Long-Context Agent with GPT-5:

python eval.py --game_name remnant --agent LongContextAgent --llm_provider openai --llm_name gpt-5

Long-Context Agent with Qwen3-4B (local model via HuggingFace):

python eval.py --game_name remnant --agent LongContextAgent --llm_provider huggingface --llm_name Qwen/Qwen3-4B 

RAG Agent with GPT-5:

python eval.py --game_name remnant --agent VanillaRAGAgent --llm_provider openai --llm_name gpt-5

RAG Agent with Qwen3-4B:

python eval.py --game_name remnant --agent VanillaRAGAgent --llm_provider huggingface --llm_name Qwen/Qwen3-4B 

Useful flags

For a more detailed list of flags, visit Running Evaluations. Some commonly used flags include:

FlagDescription
--max_steps NMaximum number of environment steps (default 300)
--seed NRandom seed for reproducibility (default 42)
--output_dir DIRDirectory where run outputs are saved (default output/)
--overwriteIf enabled, a new game session will always be created; If not, it will continue the run with the game config if the run dir exists, otherwise, a new game session will be created
--cumulative_config_saveSave one environment config entry per step (default False)

3. Using the Python API

If you want to integrate AgentOdyssey into your own Python scripts, for example, to benchmark a custom agent or sweep over hyper-parameters, use the AgentOdyssey.run() wrapper. It accepts the same options as eval.py but as Python keyword arguments.

from agentodyssey import AgentOdyssey

# Play the game remnant yourself
AgentOdyssey.run(game_name="remnant", agent="HumanAgent")

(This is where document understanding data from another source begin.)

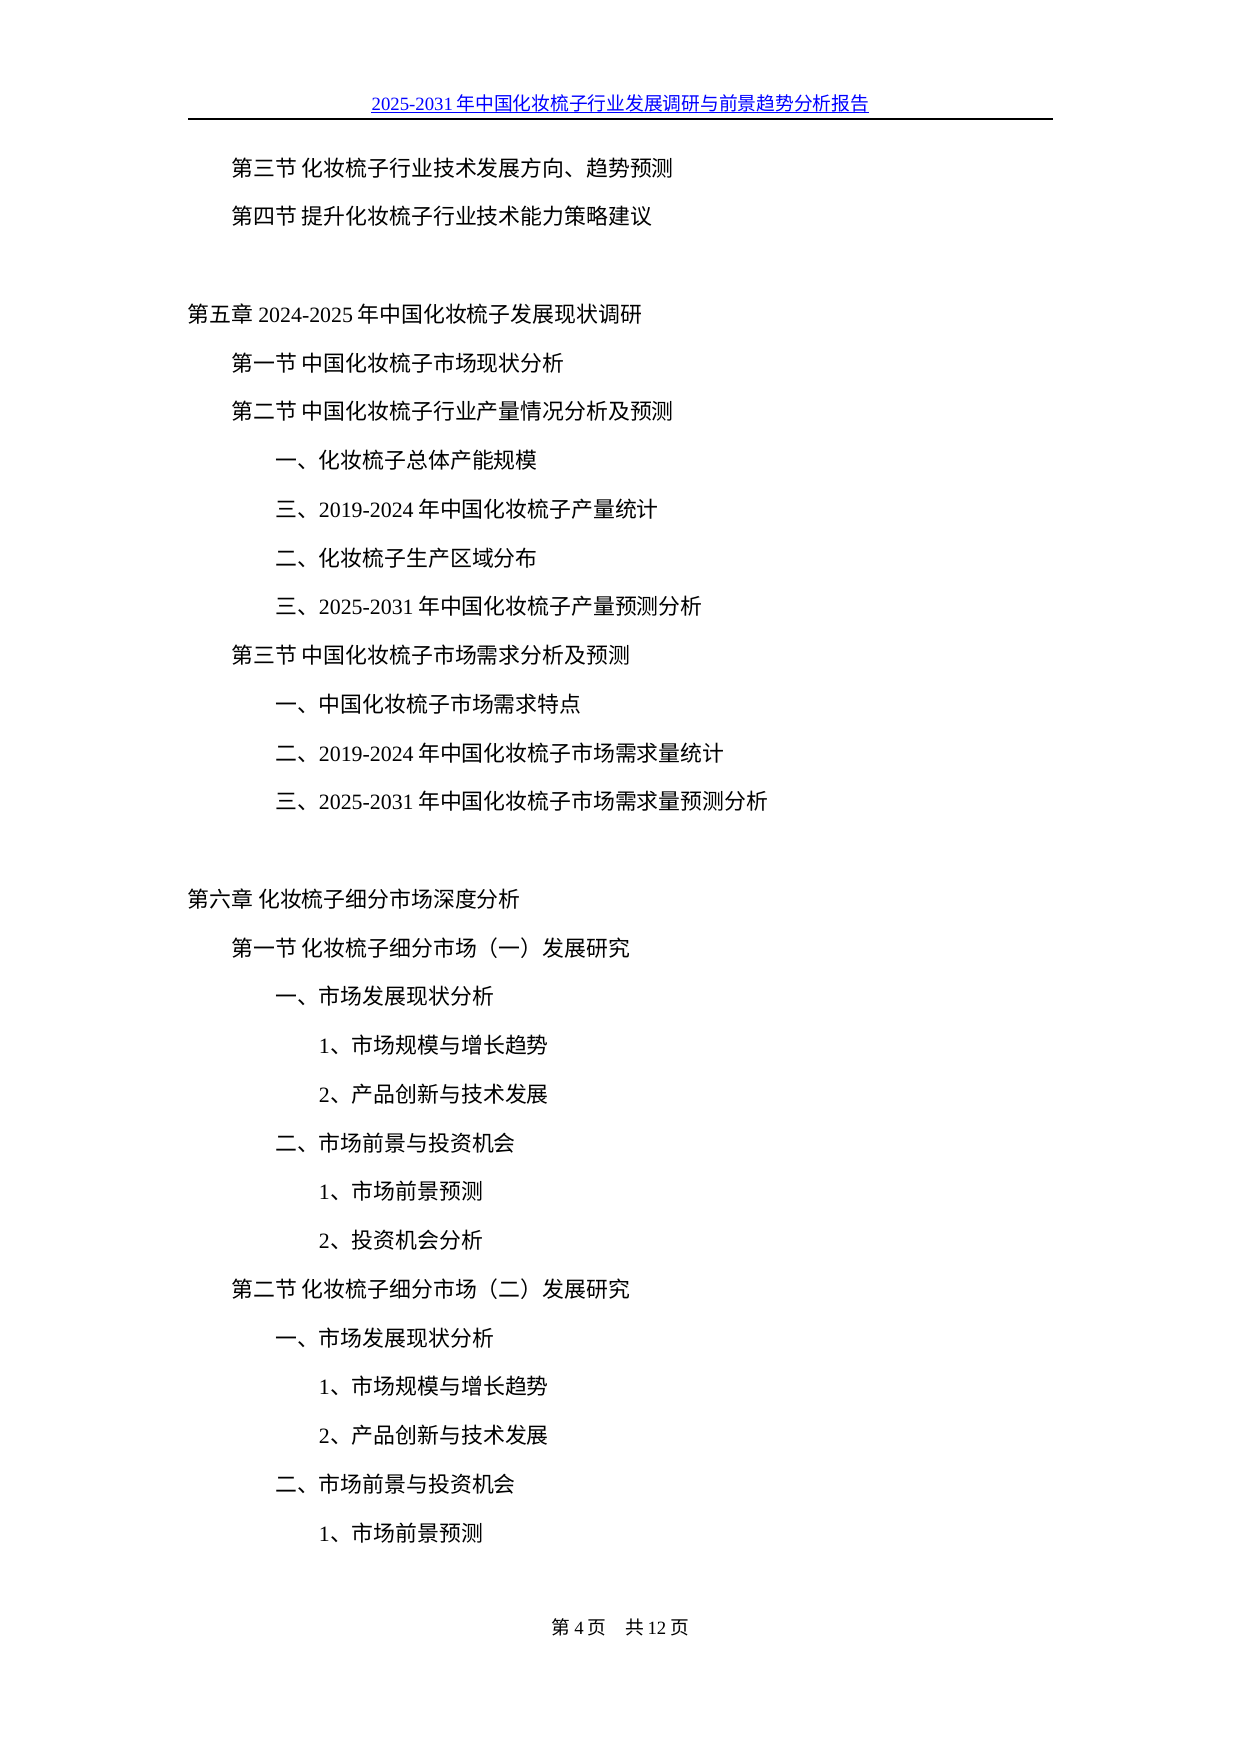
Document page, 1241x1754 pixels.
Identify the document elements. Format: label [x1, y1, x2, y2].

text [187, 150, 1053, 1548]
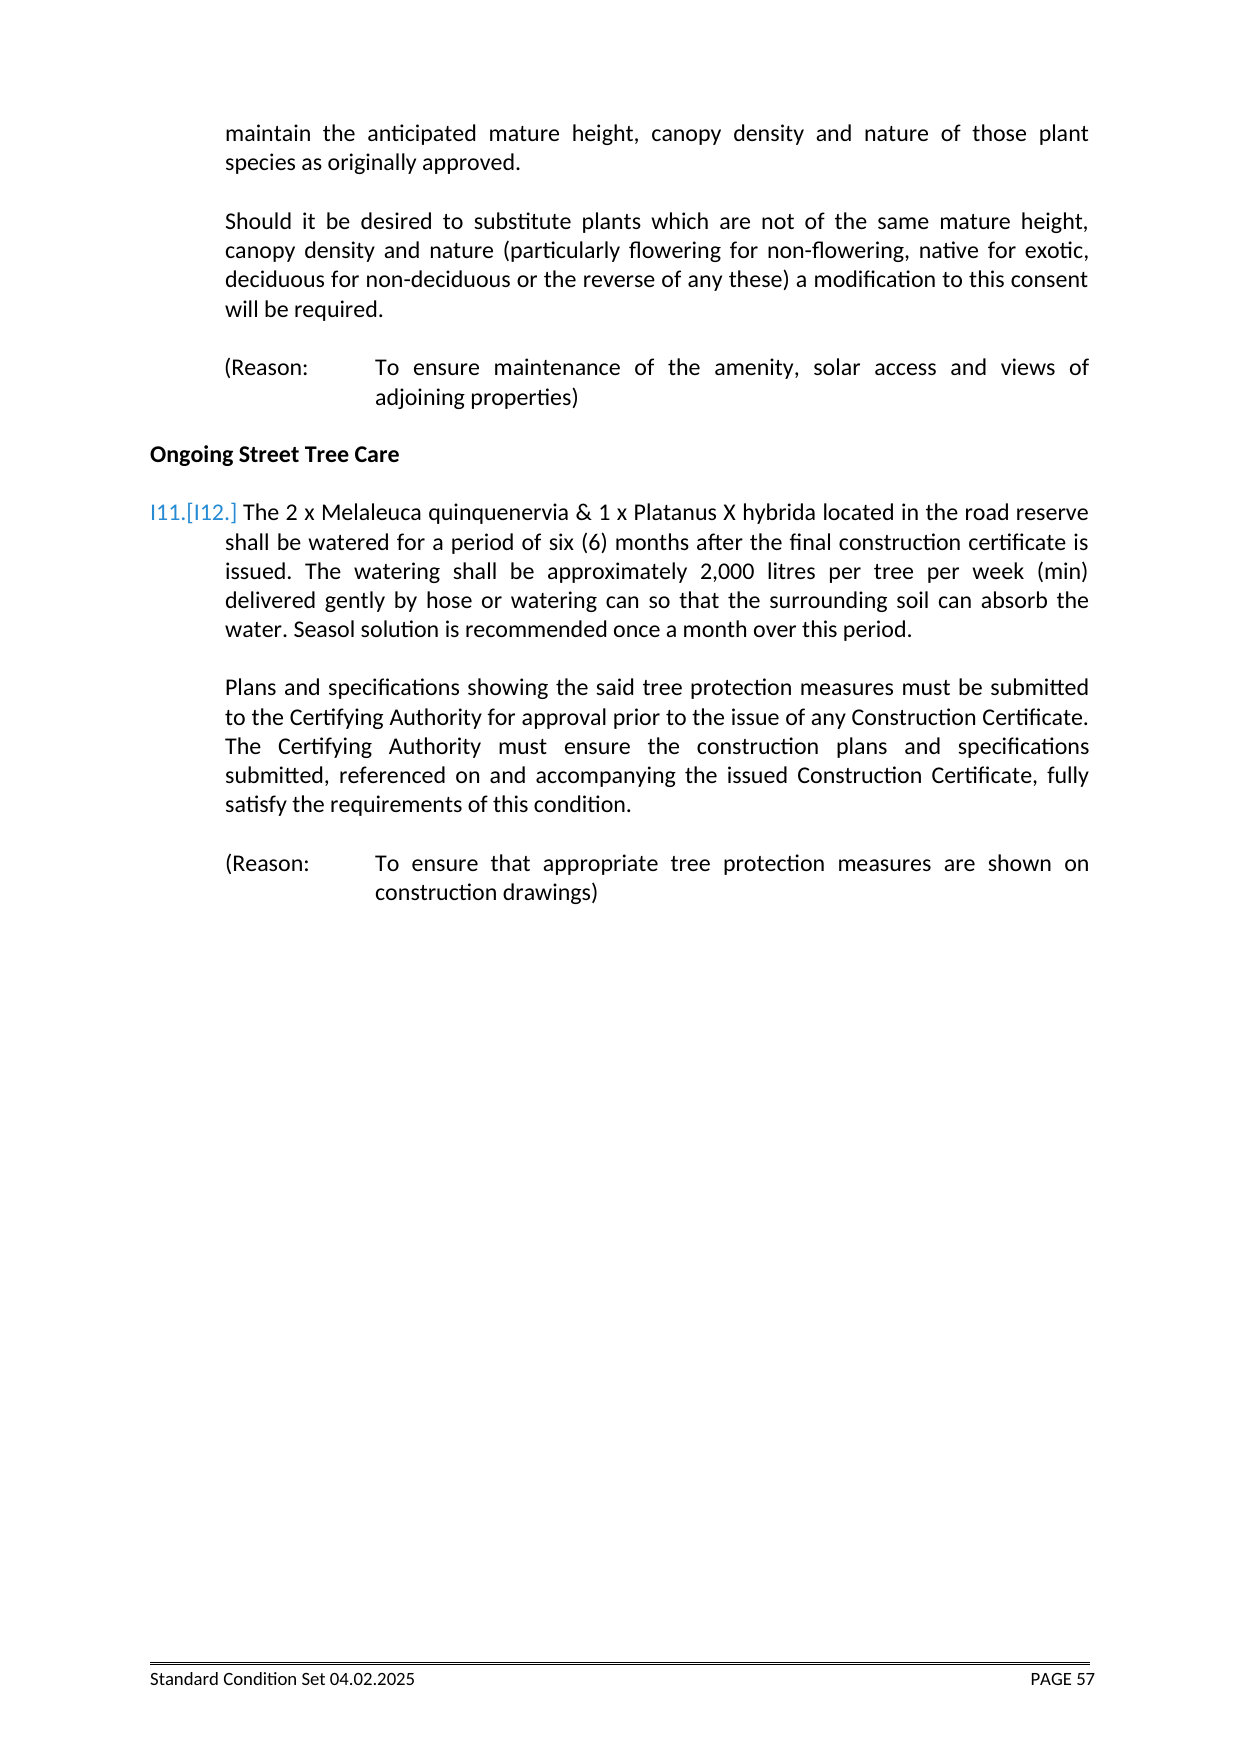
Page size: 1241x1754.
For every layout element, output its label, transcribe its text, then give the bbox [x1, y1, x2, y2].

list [225, 118, 1090, 177]
text (Reason: To ensure that appropriate tree protection measures are shown on construction drawings) [225, 848, 1090, 906]
list Plans and specifications showing the said tree protection measures must be submitted to the Certifying Authority for approval prior to the issue of any Construction Certificate. The Certifying Authority must ensure the construction plans and specifications submitted, referenced on and accompanying the issued Construction Certificate, fully satisfy the requirements of this condition. [225, 672, 1090, 819]
subtitle Ongoing Street Tree Care I46 [150, 439, 1090, 468]
text (Reason: To ensure maintenance of the amenity, solar access and views of adjoining properties) [224, 352, 1090, 411]
text The 2 x Melaleuca quinquenervia & 1 x Platanus X hybrida located in the road reserve shall be watered for a period of six (6) months after the final construction certificate is issued. The watering shall be approximately 2,000 litres per tree per week (min) delivered gently by hose or watering can so that the surrounding soil can absorb the water. Seasol solution is recommended once a month over this period. [150, 497, 1090, 644]
list Should it be desired to substitute plants which are not of the same mature height, canopy density and nature (particularly flowering for non-flowering, native for exotic, deciduous for non-deciduous or the reverse of any these) a modification to this consent will be required. [225, 206, 1090, 323]
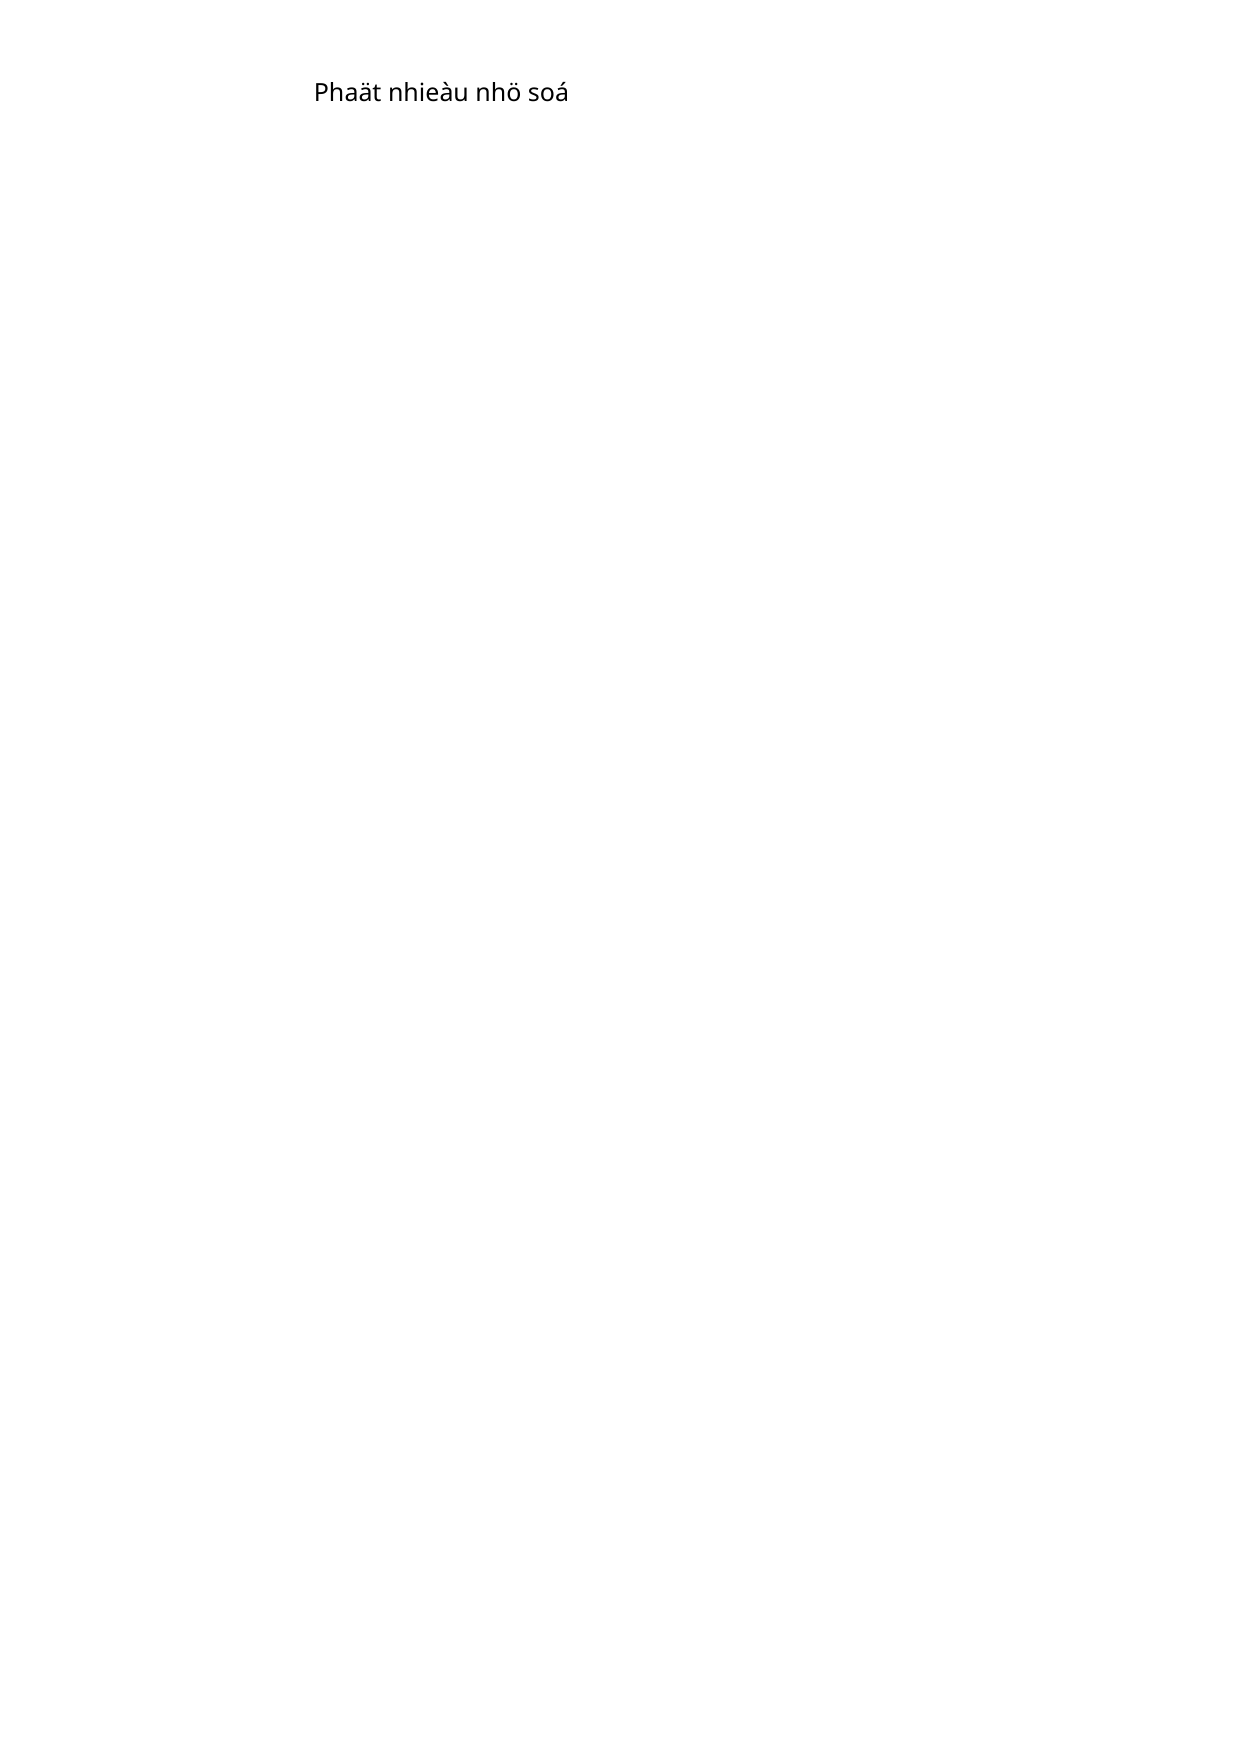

# Evaluate a Long-Context agent on game remnant
AgentOdyssey.run(
game_name="remnant",
agent="LongContextAgent",
llm_provider="openai",
llm_name="gpt-5",
max_steps=300,
seed=42,
)

# Evaluate a RAG agent with reflection enabled
AgentOdyssey.run(
game_name="remnant",
agent="VanillaRAGAgent",
llm_provider="huggingface",
llm_name="Qwen/Qwen3-4B",
enable_reflection=True,
overwrite=True,
)

You can also generate a new game world and immediately run it (visit Game Generation for more details):

from agentodyssey import AgentOdyssey

# Generate a themed game and get a handle to it
game = AgentOdyssey.generate("a pirate-themed island adventure")

# Play it yourself
game.run()

# Or evaluate an LLM agent on it
game.run(agent="LongContextAgent", llm_provider="openai", llm_name="gpt-5")

4. Installing as Package

Installing AgentOdyssey as a package unlocks the agentodyssey CLI and lets you import agentodyssey from anywhere to access the API.

pip install -e .

CLI usage

Once installed, use the agentodyssey command directly:

Play a game yourself:

agentodyssey run --game-name remnant --agent HumanAgent

Evaluate an LLM agent:

agentodyssey run --game-name remnant --agent LongContextAgent --llm-provider openai --llm-name gpt-5

Evaluate a RAG agent with Qwen:

agentodyssey run --game-name remnant --agent VanillaRAGAgent --llm-provider huggingface --llm-name Qwen/Qwen3-4B --max-steps 500

Generate a new game world and run it:

agentodyssey generate "a haunted castle mystery"
agentodyssey run --game-name a_haunted_castle_mystery --agent LongContextAgent --llm-provider openai --llm-name gpt-5

Tip: The CLI uses hyphens (--game-name) while eval.py and the Python API use underscores (--game_name).